(What you have to do):
Using the material below, print the line that contains "State of Oregon", the line that contains "EAB Decision 2023-EAB-1181 Adhered", and every line in between, exactly and nothing else.

[Start of Attachment]

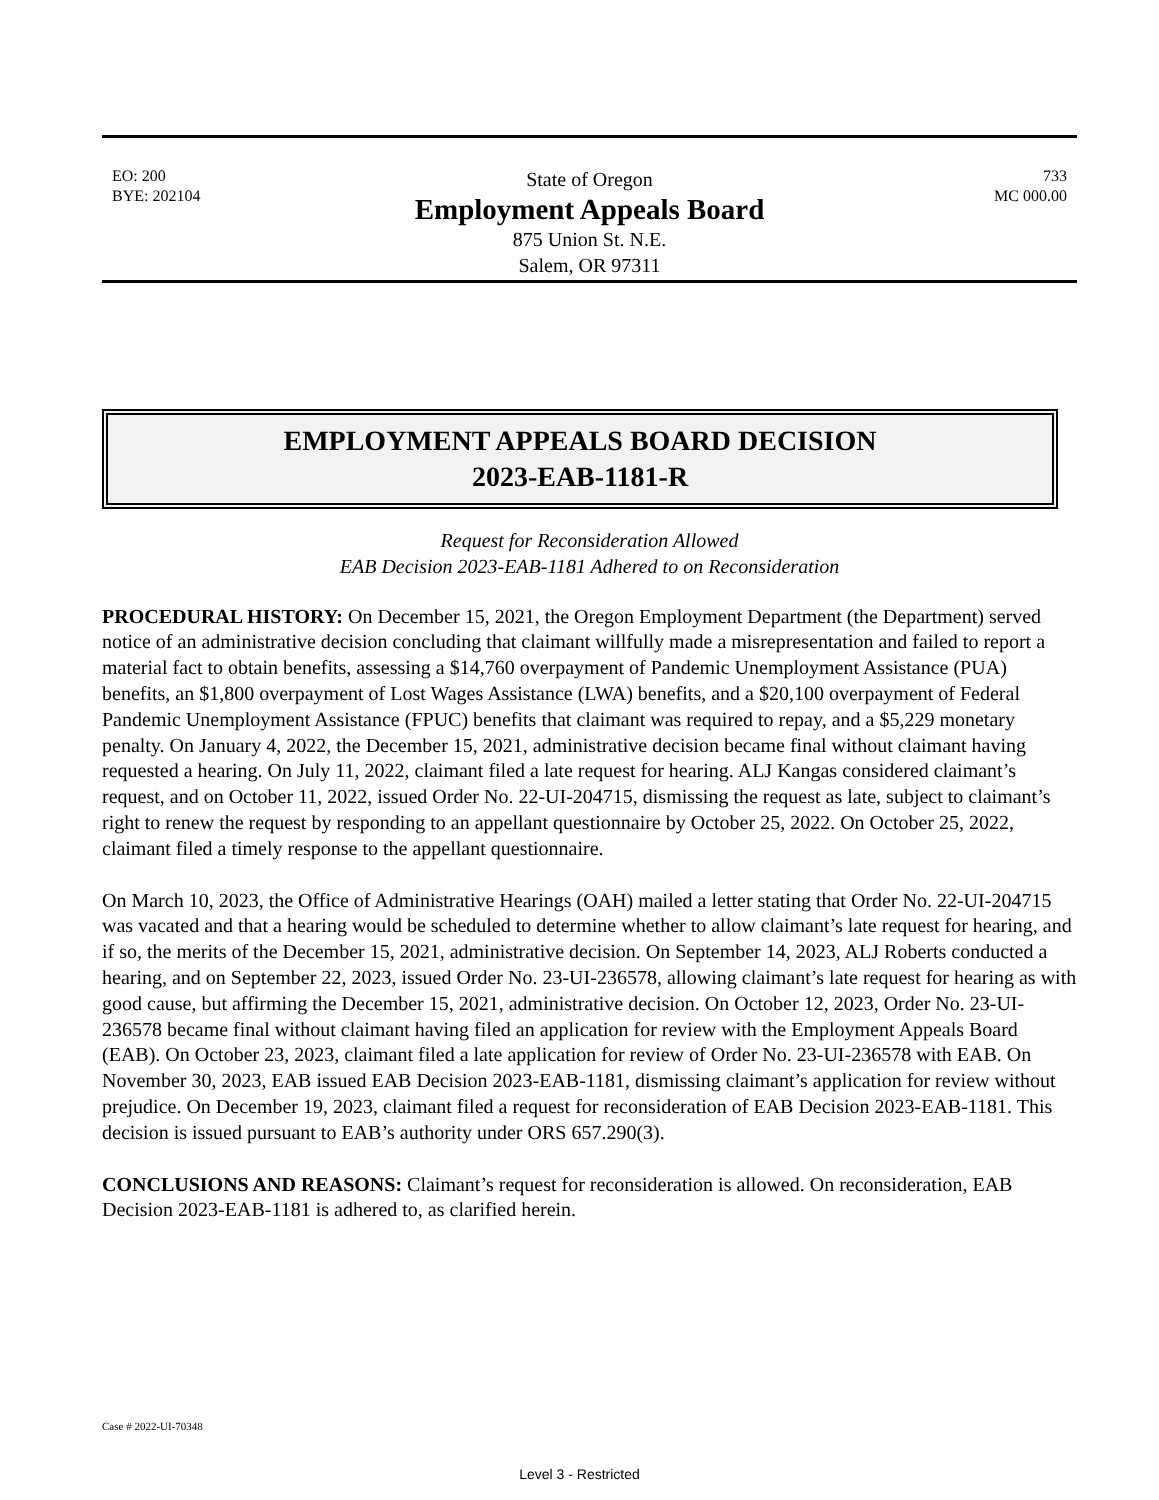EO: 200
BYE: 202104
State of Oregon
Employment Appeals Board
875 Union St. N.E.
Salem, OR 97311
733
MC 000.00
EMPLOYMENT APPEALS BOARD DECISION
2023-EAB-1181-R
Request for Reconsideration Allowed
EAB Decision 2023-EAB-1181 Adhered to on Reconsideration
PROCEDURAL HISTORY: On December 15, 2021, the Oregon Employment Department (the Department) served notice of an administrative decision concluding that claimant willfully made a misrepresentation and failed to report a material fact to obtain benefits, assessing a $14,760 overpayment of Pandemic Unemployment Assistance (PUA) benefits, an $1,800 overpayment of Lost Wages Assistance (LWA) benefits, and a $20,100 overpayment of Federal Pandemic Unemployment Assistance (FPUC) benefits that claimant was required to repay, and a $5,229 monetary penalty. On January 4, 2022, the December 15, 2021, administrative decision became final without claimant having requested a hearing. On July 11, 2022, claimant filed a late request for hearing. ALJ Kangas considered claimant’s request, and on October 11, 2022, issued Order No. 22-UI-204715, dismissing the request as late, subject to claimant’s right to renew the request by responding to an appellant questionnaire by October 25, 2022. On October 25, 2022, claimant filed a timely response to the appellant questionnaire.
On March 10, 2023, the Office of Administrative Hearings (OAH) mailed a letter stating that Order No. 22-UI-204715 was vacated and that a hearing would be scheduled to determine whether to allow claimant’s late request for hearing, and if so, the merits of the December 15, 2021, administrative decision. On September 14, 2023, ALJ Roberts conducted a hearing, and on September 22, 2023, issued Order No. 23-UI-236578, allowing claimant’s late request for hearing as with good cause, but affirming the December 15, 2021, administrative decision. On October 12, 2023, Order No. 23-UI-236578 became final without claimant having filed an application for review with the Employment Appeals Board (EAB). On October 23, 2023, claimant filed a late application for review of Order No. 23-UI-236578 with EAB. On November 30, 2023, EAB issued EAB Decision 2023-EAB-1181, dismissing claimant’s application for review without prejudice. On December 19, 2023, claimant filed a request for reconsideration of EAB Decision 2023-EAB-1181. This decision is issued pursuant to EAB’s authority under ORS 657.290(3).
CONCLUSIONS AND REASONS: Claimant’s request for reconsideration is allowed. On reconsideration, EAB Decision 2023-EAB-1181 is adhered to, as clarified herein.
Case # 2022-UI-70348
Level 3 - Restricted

[End of Attachment]

(Answer below):
State of Oregon
Employment Appeals Board
875 Union St. N.E.
Salem, OR 97311
733
MC 000.00
EMPLOYMENT APPEALS BOARD DECISION
2023-EAB-1181-R
Request for Reconsideration Allowed
EAB Decision 2023-EAB-1181 Adhered to on Reconsideration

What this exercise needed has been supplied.